As I was doing the practical experiment I notices that the temperature of the length of wire in the experiment grew so that, if touched, it would burn someone badly. To avoid this next time I would be faster and not leave the wire attached to the electric circuit whilst other things are adjusted with the apparatus. I also think that next time I will use a power pack instead of singly battery cells. Hopefully, by doing this, I would reduce the amount of resistance already in the circuit even before the experiment is started.

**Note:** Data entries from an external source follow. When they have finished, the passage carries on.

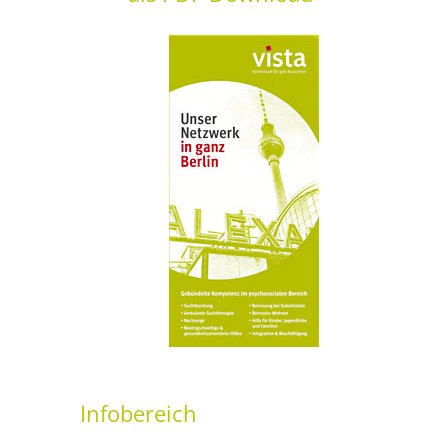
Infobereich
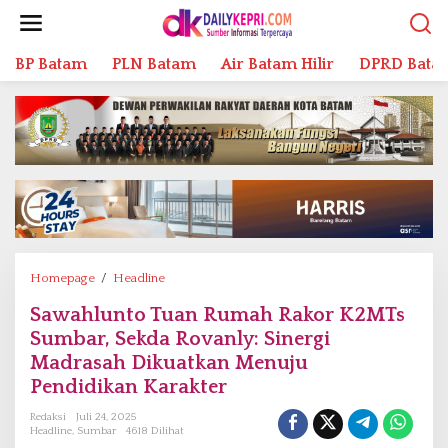
L
e
w
BP Batam
PLN Batam
Air Batam Hilir
DPRD Bata
a
t
i
k
e
k
o
n
t
e
n
Homepage
/
Headline
S
a
Sawahlunto Tuan Rumah Rakor K2MTs
w
Sumbar, Sekda Rovanly: Sinergi
a
h
Madrasah Dikuatkan Menuju
l
Pendidikan Karakter
u
Redaksi
Juli 24, 2025
n
Headline
,
Sumbar
4618 Dilihat
t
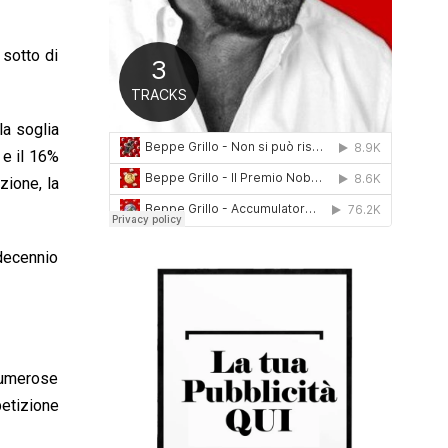
0
1
6
 sotto di
la soglia
i e il 16%
zione, la
 decennio
 numerose
petizione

I think that the evidence is very reliable and is completely sufficient to support my conclusion. If I was to repeat this experiment I would try to find more evidence to support my conclusion. I would change the material of the wire to see if resistance changes in different materials or whether it is just in length of cross-section that resistance changes. Also, given more time, I would keep increasing the cross-section of the wire by twisting three, and then four, single wires together to see if the trend of resistance continues – which I would expect. Also, as a precaution, I would use longer lengths of wire, not continue extending the length only by 10 cms each time but more like 15-20 cm. This would prevent the wire getting so hot.